Enter Team Biden, which is spending its first three months addressing a pandemic Trump allowed to spread. Now the focus is shifting to mending fences with America's most important customer.
It is not appeasement to talk to Xi's government, but basic economic logic. Throwing taxes, rhetorical barbs and Trumpian shade Beijing's way backfired spectacularly. After the U.S. pulled out of the Trans-Pacific Partnership trade agreement, Xi concluded history's biggest trade deal. The 15-nation Regional Comprehensive Economic Partnership put Beijing at the very center of a framework linking 3 billion people pivoting toward middle-class status.
Biden inherited an economy hobbled by self-inflicted wounds. COVID-19, of course. But also tense relations with the region that effectively holds Washington's mortgage. China and Japan alone hold nearly $2.4 trillion of U.S. Treasury securities. Keeping America's Asian bankers engaged is even more important as Biden eyes an infrastructure boom.
Giving China a pass on a currency manipulator label is an easy concession to make. Yellen is no dolt. She knows full well that, regardless of the dollar-yuan rate, Beijing intervenes massively through a labyrinthine network of state-owned enterprises. Yellen also knows that post-Trump, the U.S. has a credibility problem.
Trump, after all, did not try to hide his own dollar manipulation ploys -- often right on Twitter. A Trumpified Federal Reserve, meantime, made Bank of Japan officials blush with its turbocharged moves to flood the globe with dollars.
The Taiwan piece may be its own chess strategy. Clearly, President Tsai Ing-wen's government needs a friend in the face of an increasingly aggressive China. U.S. tech giants, meantime, need a friend amid a global chip shortage that has them relying on Taiwan Semiconductor Manufacturing Co. (TSMC).
Taipei arguably meets the criteria for the Treasury's name-and-shame list in terms of trade- and current-account surplus size and net purchases of foreign currency. Adding Taiwan to the list is just a face-saving gesture. Biden's team gets to call out offending Asian economies without having to follow through with sanctions.
It is wise to depoliticize the process. In December, geopolitical tongues wagged as the Trump gang slammed Vietnam and Switzerland with "manipulator" labels. Presumably, Vietnam got punished for scoring most of the manufacturing jobs fleeing China. Switzerland, meantime, is home to the World Health Organization, one of Trump's COVID-era boogeymen.
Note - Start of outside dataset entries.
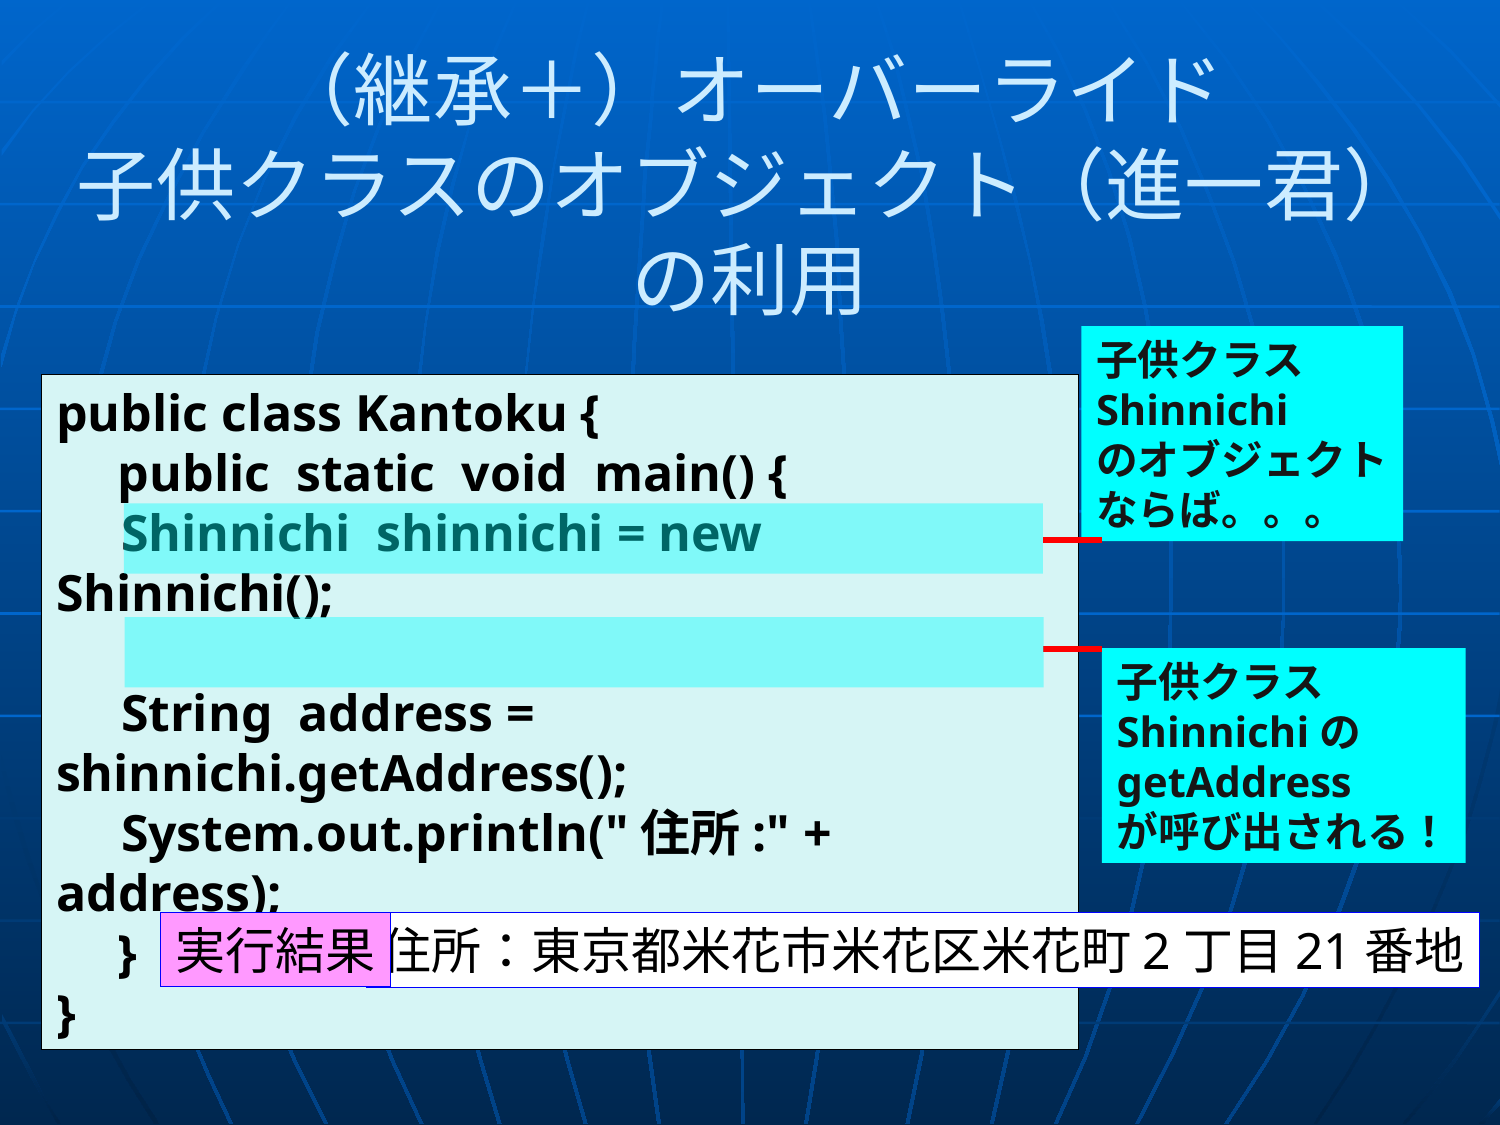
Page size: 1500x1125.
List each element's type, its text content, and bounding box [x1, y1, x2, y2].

text_box [122, 501, 1045, 576]
text_box 住所：東京都米花市米花区米花町2丁目21番地 [366, 912, 1480, 988]
text_box public class Kantoku { public static void main() { Shinnichi shinnichi = new Shinnichi(); String address = shinnichi.getAddress(); System.out.println("住所:" + address); } } [41, 374, 1079, 1050]
text_box 子供クラス Shinnichi のオブジェクト ならば。。。 [1081, 326, 1404, 542]
text_box [123, 615, 1046, 689]
text_box 実行結果 [160, 912, 391, 987]
title （継承＋）オーバーライド 子供クラスのオブジェクト（進一君）の利用 [41, 89, 1459, 277]
text_box 子供クラス Shinnichiの getAddress が呼び出される！ [1101, 648, 1466, 863]
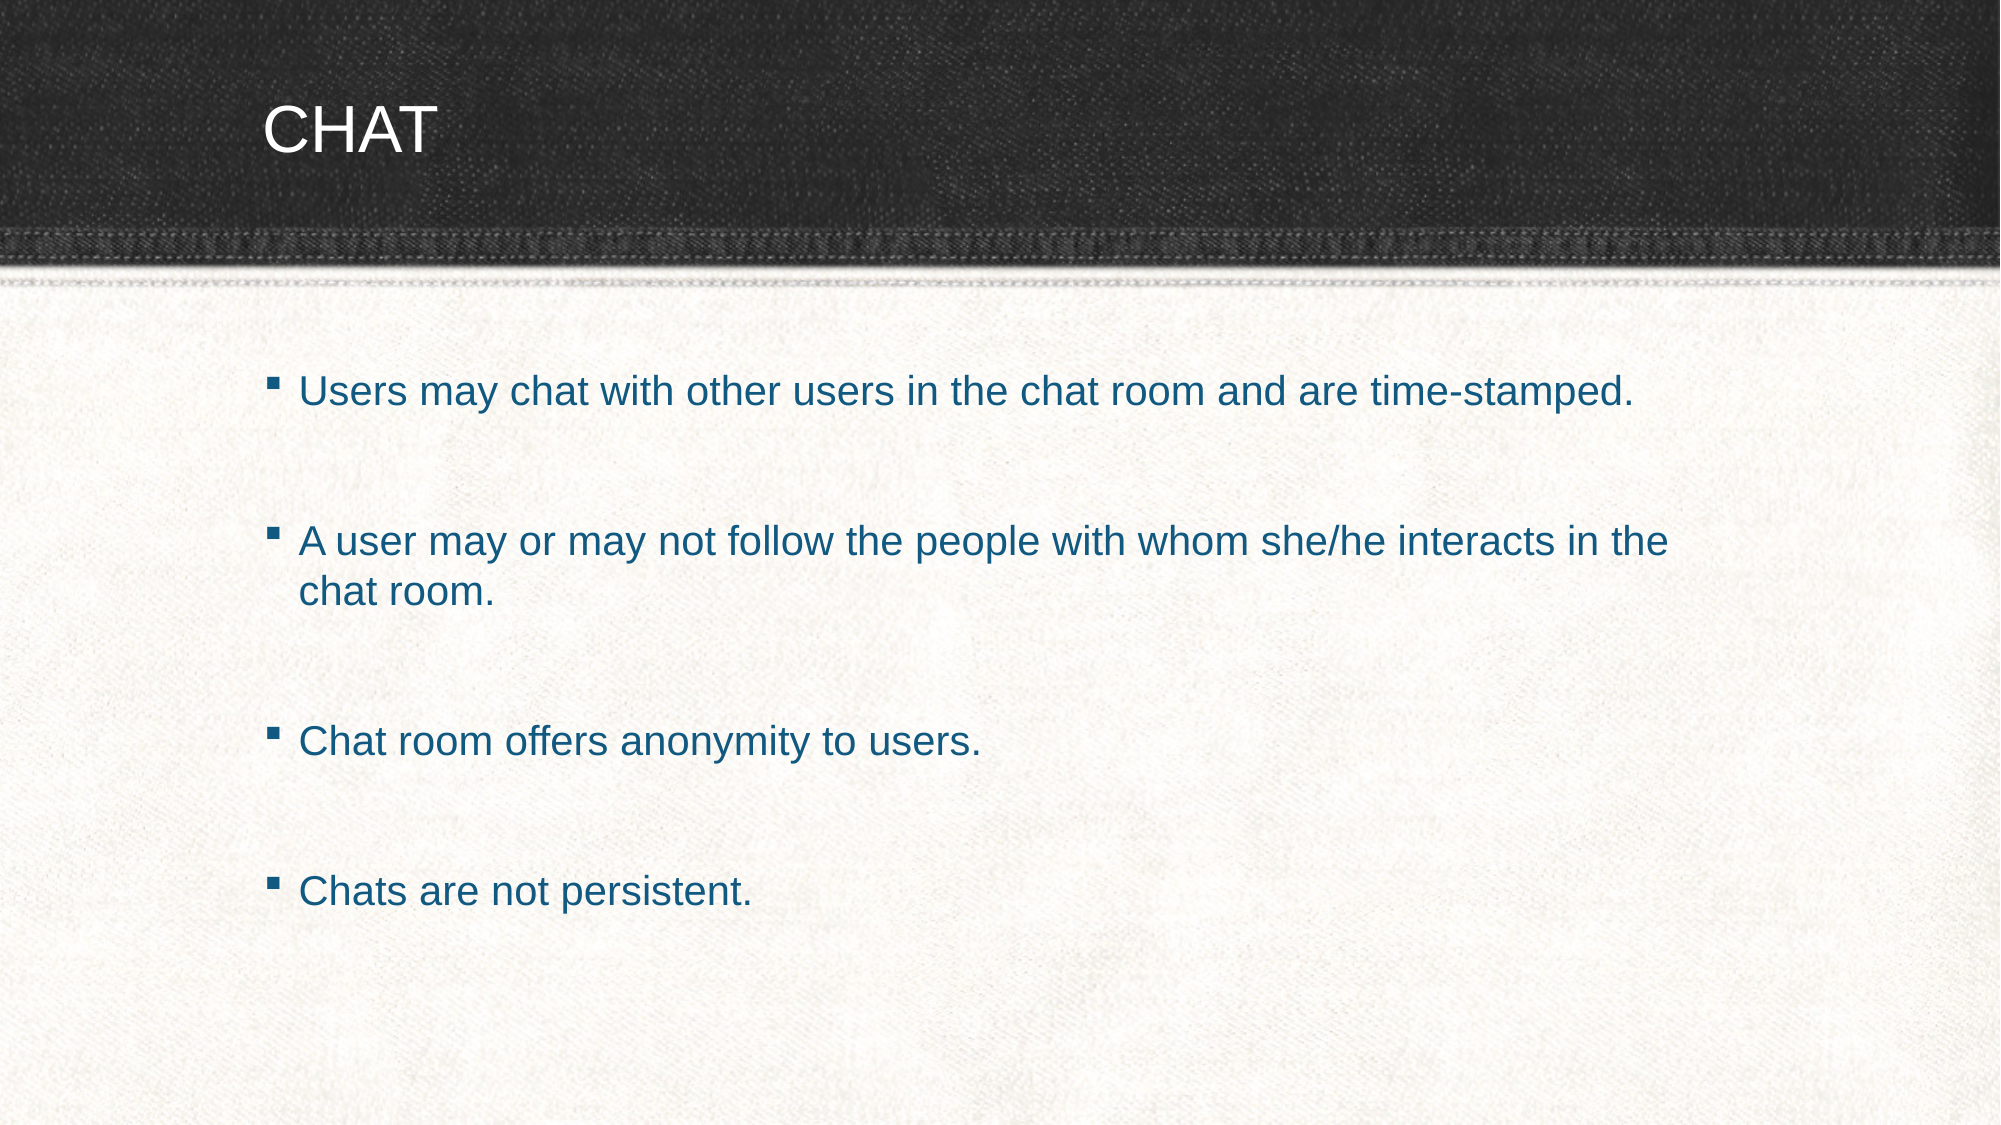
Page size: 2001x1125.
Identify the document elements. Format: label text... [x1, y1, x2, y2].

list Users may chat with other users in the chat room and are time-stamped. A user may or may not follow the people with whom she/he interacts in the chat room. Chat room offers anonymity to users. Chats are not persistent. [264, 356, 1739, 1013]
picture [0, 0, 2000, 1125]
title CHAT [262, 48, 1738, 214]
But Biden's pivot to Asia is a two-part progress that begins on Friday with Yoshihide Suga's visit to the White House. Along with broaching COVID-19 and security concerns, this is Prime Minister Suga's opportunity to coax the U.S. back into the TPP, bringing the number of members back to 12.
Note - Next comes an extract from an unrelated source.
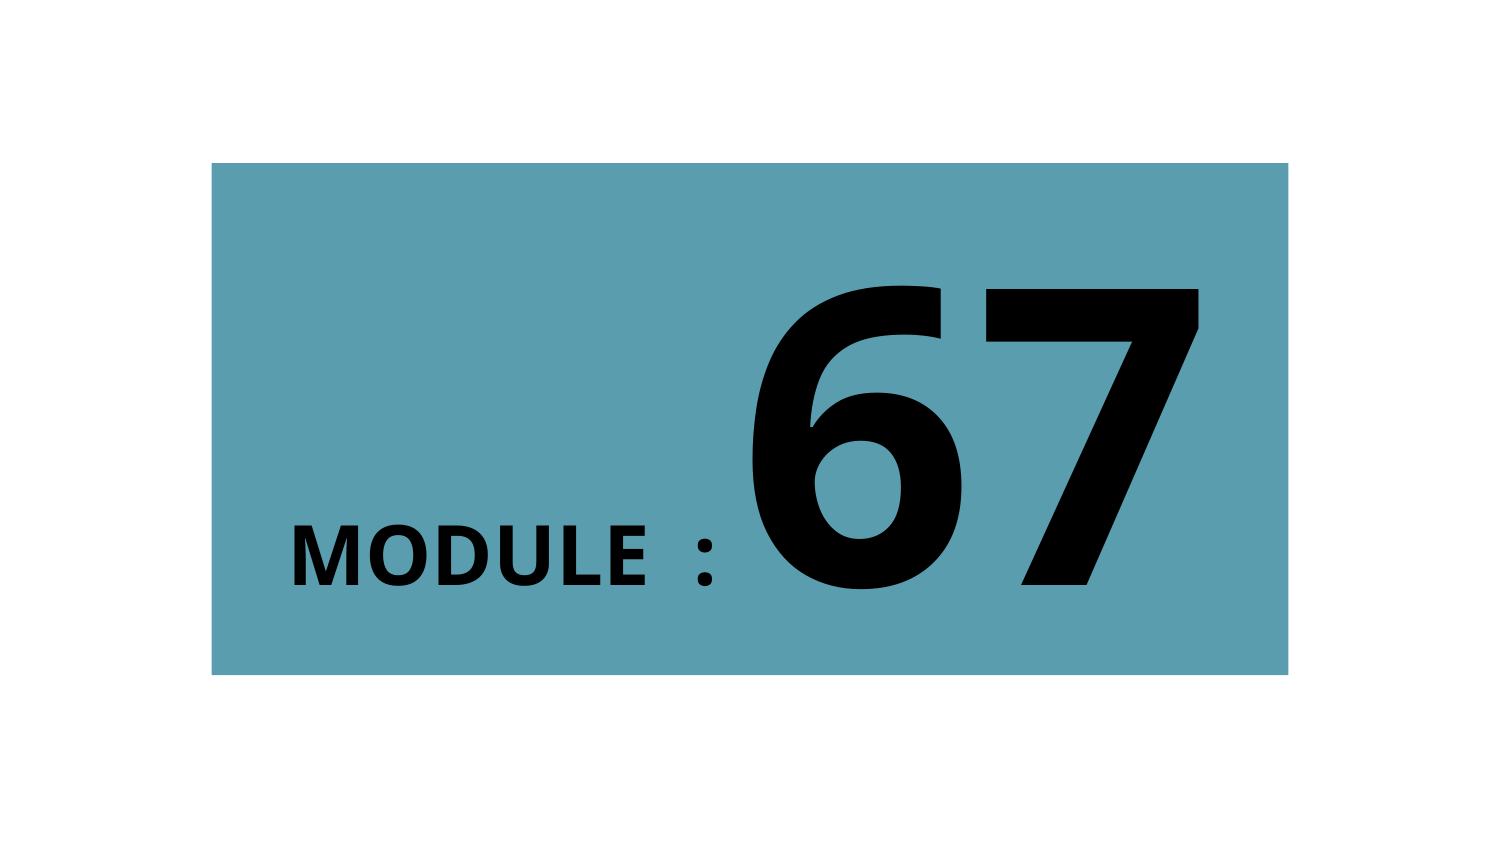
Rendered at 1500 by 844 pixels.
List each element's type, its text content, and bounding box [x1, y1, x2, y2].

text_box MODULE : 67 [211, 163, 1289, 676]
Rejoining the fold, and working to grow its numbers, would increase Biden's leverage to come at Beijing multilaterally. This is Xi's biggest worry: that a newly empowered TPP process will call out China on trade and other issues.
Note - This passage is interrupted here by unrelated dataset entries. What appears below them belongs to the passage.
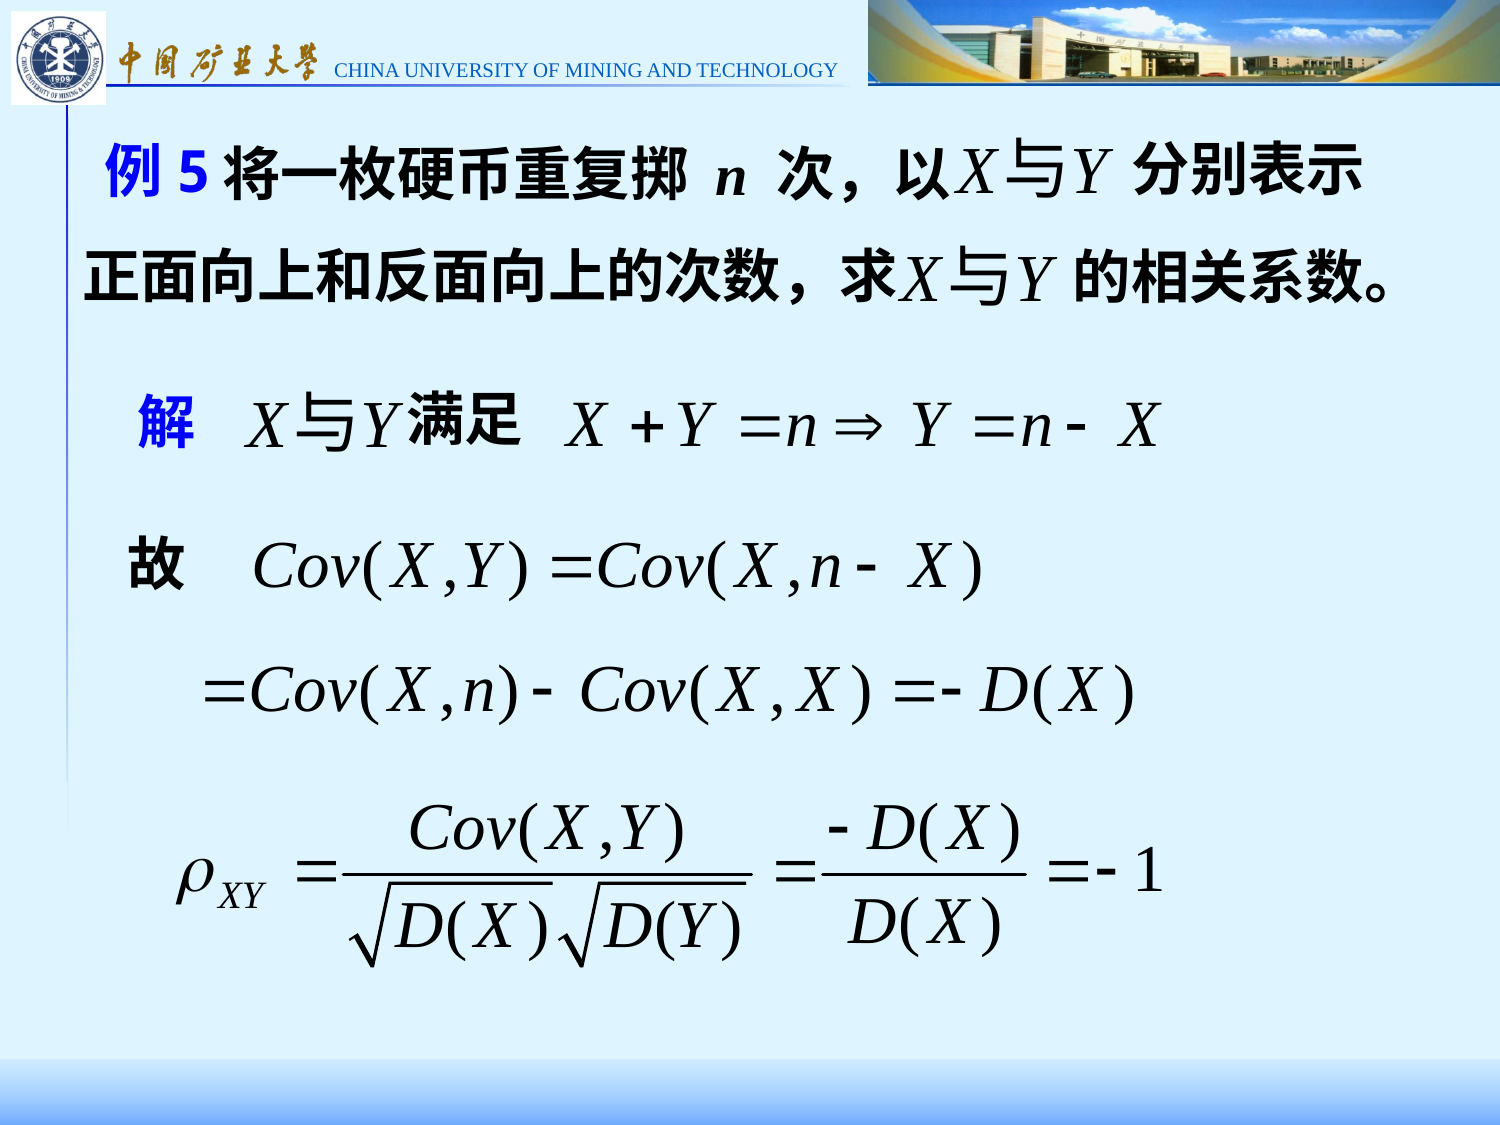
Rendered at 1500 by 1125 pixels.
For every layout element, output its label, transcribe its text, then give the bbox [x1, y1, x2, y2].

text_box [168, 792, 1163, 973]
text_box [237, 387, 411, 458]
text_box 解 [122, 377, 211, 463]
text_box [194, 658, 1141, 734]
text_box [891, 241, 1065, 312]
picture [11, 11, 106, 105]
picture [868, 0, 1500, 86]
text_box 分别表示 [1117, 124, 1380, 210]
text_box 正面向上和反面向上的次数，求 [67, 231, 913, 317]
text_box 的相关系数。 [1058, 233, 1438, 319]
text_box 满足 [391, 375, 538, 460]
text_box 例5 [89, 127, 515, 215]
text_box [556, 396, 1176, 454]
text_box 故 [113, 519, 202, 605]
text_box 将一枚硬币重复掷 n 次，以 [207, 129, 966, 215]
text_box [249, 534, 988, 610]
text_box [947, 133, 1121, 204]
Surely, Suga needs his own boost. Between tepid economic growth and public opinion strongly against staging a Summer Olympics during a pandemic, Suga's days as Liberal Democratic Party leader may be numbered.
One wild card: a genuine partnership between the U.S. and Japanese leaders to take on China. Former Prime Minister Shinzo Abe was subordinate to Trump -- even nominating him for a Nobel Peace Prize, of all things. A credible Tokyo-Washington reset could change Suga's fortunes. And, perhaps, even get the yen off the Treasury monitoring list.
Biden's first 85 days in office were about handling domestic crises bequeathed him by a bumbling predecessor. The next 85 will be about putting America's global credibility back in circulation in Asia, one geopolitical chess move at a time.